The other arthritides. Roentgenologic features of osteoarthritis, erosive osteoarthritis, ankylosing spondylitis, psoriatic arthritis, Reiter's disease, multicentric reticulohistiocytosis, and progressive systemic sclerosis.
- Author(s): Gold, RH
- Bassett, LW
- Seeger, LL
- et al.
Osteoarthritis may be divided into primary generalized and secondary forms. Primary generalized osteoarthritis is characterized by narrowing of cartilage, marginal osteophytes, and absence of erosions.
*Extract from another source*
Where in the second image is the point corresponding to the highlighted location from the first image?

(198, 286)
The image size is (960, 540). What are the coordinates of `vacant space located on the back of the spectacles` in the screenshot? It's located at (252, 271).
The most common sites of involvement are the distal interphalangeal joints of the fingers and the first carpometacarpal joint. Secondary osteoarthritis also results in narrowing of cartilage in the absence of erosions, but in regions of mechanical stress. Erosive osteoarthritis affects predominantly the proximal and distal interphalangeal joints, and evolves into bony fusion in 12 to 15 per cent of cases, about the same percentage of interphalangeal bony fusion that occurs in psoriatic arthritis. Ankylosing spondylitis predominates in the axial skeleton where it eventually leads to fusion of the vertebrae and sacroiliac joints. Psoriatic arthritis combines many features of rheumatoid arthritis, in which synovial inflammation predominates, and ankylosing spondylitis, in which ligamentous inflammation predominates. The hands and feet are involved to an equal extent, and in 20 per cent of patients the disorder also involves the sacroiliac joints and spine. Reiter's disease, like psoriatic arthritis, differs from ankylosing spondylitis in its inconstant involvement of the spine and greater involvement of peripheral joints. Reiter's disease differs from psoriatic arthritis in its predominant involvement of the lower limbs, particularly the feet, with relative sparing of the hands and wrists. Multicentric reticulohistiocytosis is a rare disorder in which polyarthritis usually precedes the onset of nodular cutaneous eruptions, a fact that emphasizes the importance of early roentgenologic recognition. The interphalangeal joints are the predominant sites of involvement in the hands, but eventually all of the synovium lined joints become affected, with arthritis mutilans the end result in one third of cases. The erosions are strikingly symmetrical and well circumscribed, and accompanying osteoporosis is disproportionately mild. Progressive systemic sclerosis is characterized by atrophy and dystrophic calcifications in the soft tissues, ultimately leading to joint deformities and resorption of the terminal tufts of the phalanges. Resorption of bone occurs at other sites as well, and marginal erosions may develop in the metacarpophalangeal and interphalangeal joints of the hands.